• _Görev Yönergeleri_
1. Okuma metnine dayanarak şu soruları cevaplayın:
(a) BM Nüfus Fonu'nun eğitim verdiği sağlık çalışanları dünyanın kaç ülkesindeki mülteci kamplarında görevlendirilecek?
(b) Hekim, eğitimde en kaygı verici olanın ne olduğunu söylüyor?
(c) Mülteci kamplarındaki güvenlik görevlileriyle ilgili hangi öneride bulunulmuş?
2. Okuma metnindeki "Savaş olması durumunda ülkelere yapılan işgaller var, bir de kadın bedeni üzerinden yapılan işgaller var." cümlesini İngilizceye çevirin.
3. Okuma metninin "İZMİR - BM Nüfus" ifadesiyle başlayıp "verici bulduğunu belirtti." ifadesiyle biten kısmını hiç değiştirmeden aktarın.

• _Okuma Metni_
'''

'Tecavüze uğrayacak' mülteci kadınlar için hekimlere eğitim!

09:06

Özgü Özütok/JINHA

İZMİR - BM Nüfus Fonu tarafından düzenlenen 'Afetlerde Sağlık ve Üreme Sağlığı' programına katılan pratisyen hekim Gülten Aykanat, eğitimde savaş durumlarında tecavüze uğrayacak kadınların yüzdelik rakamının verildiği söyleyerek, tecavüzü önlemek adına yapılacaklar üzerinden değil de sonrasında yapılacaklar üzerinden eğitimin verilmesini kaygı verici bulduğunu belirtti.

Birleşmiş Milletler (BM) Nüfus Fonu, dünyanın 13 ülkesinde mülteci kamplarında görevlendirilecek 400'den fazla sağlık çalışanına 'Afetlerde Sağlık ve Üreme Sağlığı' programı kapsamında 3 günlük eğitim verildi. İzmir'de yaşayan pratisyen hekim Gülden Aykanat ta program kapsamında Ankara'da eğitime katıldı. Aldıkları eğitime ilişkin bilgi veren Gülden,
"Ağırlıklı olarak mülteci kamplarındaki kadın ve kadın üreme sağlığı, çocuk ve aile sağlığı üzerine bir eğitimdi. Eğitimde de en kaygı verici olan savaş durumlarında net bir şekilde tecavüze uğrayacak kadınların yüzdelik rakamlarının verilmesi oldu. Bunu önlemek adına yapılacaklar değil de olduktan sonra neler yapılacağının anlatılması kaygı vericiydi" diye belirtti.

'Avrupa'daki mülteciler Türkiye'ye mi gönderilecek?'

Bu tür eğitimlerin yapılmasının sebebi olarak "Avrupa'da olan mültecilerin Türkiye'ye geri gönderilecek olması mıdır" diye soran Gülden, "Bir taraftan da bu eğitimden sonra yaptığım okumalarla birlikte Homeros'tan beri savaşlarda kadınlara yönelik kullanılan en büyük silahlardan birinin tecavüz olduğunu gördüm. Savaş olması durumunda ülkelere yapılan işgaller var, bir de kadın bedeni üzerinden yapılan işgaller var. Bu eğitim 450 civarında kişiye verilmiş durumda. Önlenmesine yönelik, mülteci kamplarındaki güvenlik görevlilerinin erkek olması yerine kadın olması yönünde önerilerimiz oldu" ifadelerinde bulundu.

'''

• _Sağlanan Veriler_
'''

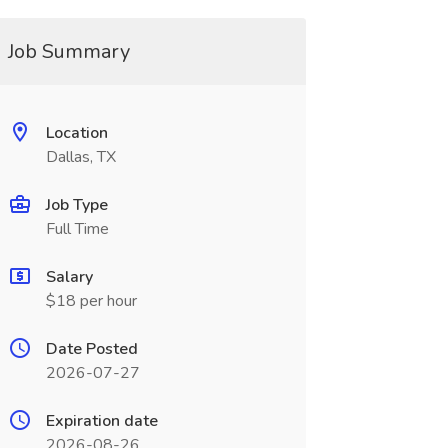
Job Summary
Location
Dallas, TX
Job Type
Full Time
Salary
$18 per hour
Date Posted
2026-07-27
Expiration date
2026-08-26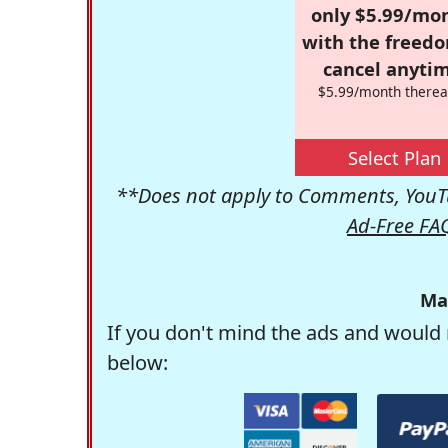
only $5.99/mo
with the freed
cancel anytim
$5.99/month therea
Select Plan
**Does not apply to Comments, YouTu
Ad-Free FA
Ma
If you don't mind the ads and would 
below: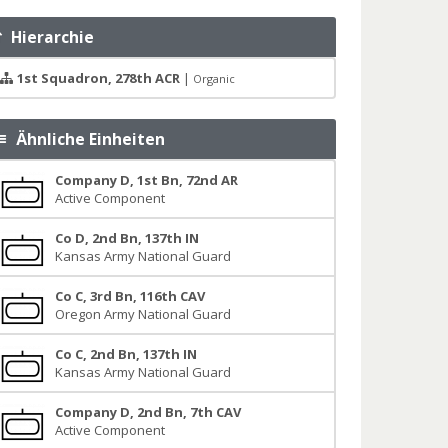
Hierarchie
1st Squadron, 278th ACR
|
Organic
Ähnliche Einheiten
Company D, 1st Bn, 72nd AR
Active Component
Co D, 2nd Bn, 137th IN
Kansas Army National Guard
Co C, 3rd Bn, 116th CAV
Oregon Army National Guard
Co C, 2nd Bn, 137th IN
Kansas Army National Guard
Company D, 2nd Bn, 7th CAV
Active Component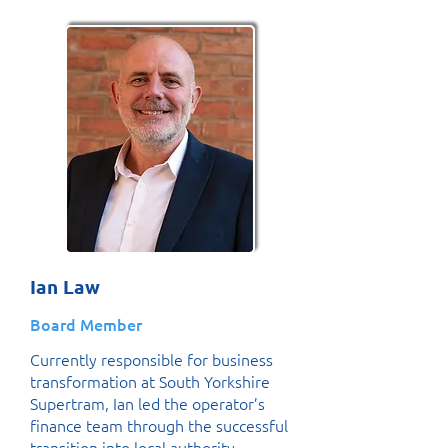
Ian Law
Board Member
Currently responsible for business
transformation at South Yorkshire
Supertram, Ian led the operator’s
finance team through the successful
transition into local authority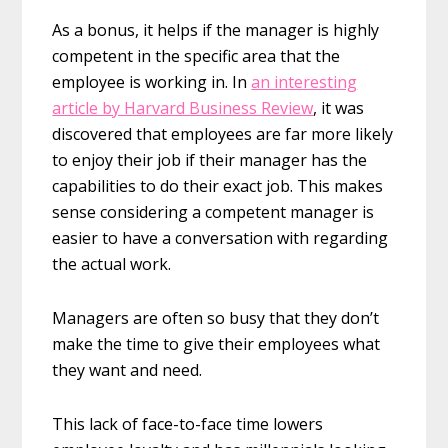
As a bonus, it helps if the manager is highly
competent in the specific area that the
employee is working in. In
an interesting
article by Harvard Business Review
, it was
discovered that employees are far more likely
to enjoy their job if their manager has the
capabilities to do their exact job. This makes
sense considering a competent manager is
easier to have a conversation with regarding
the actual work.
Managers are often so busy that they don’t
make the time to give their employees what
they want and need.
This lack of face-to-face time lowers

'''

• _Cevap Anahtarı_
1.
(a) 13 ülkedeki mülteci kamplarında.
(b) Savaş durumlarında tecavüze uğrayacak kadınların yüzdelik rakamlarının net bir şekilde verilmesi.
(c) Güvenlik görevlilerinin erkek yerine kadın olması önerilmiş.

2. In the event of war, there are occupations carried out against countries, and there are also occupations carried out over women's bodies.

3.
İZMİR - BM Nüfus Fonu tarafından düzenlenen 'Afetlerde Sağlık ve Üreme Sağlığı' programına katılan pratisyen hekim Gülten Aykanat, eğitimde savaş durumlarında tecavüze uğrayacak kadınların yüzdelik rakamının verildiği söyleyerek, tecavüzü önlemek adına yapılacaklar üzerinden değil de sonrasında yapılacaklar üzerinden eğitimin verilmesini kaygı verici bulduğunu belirtti.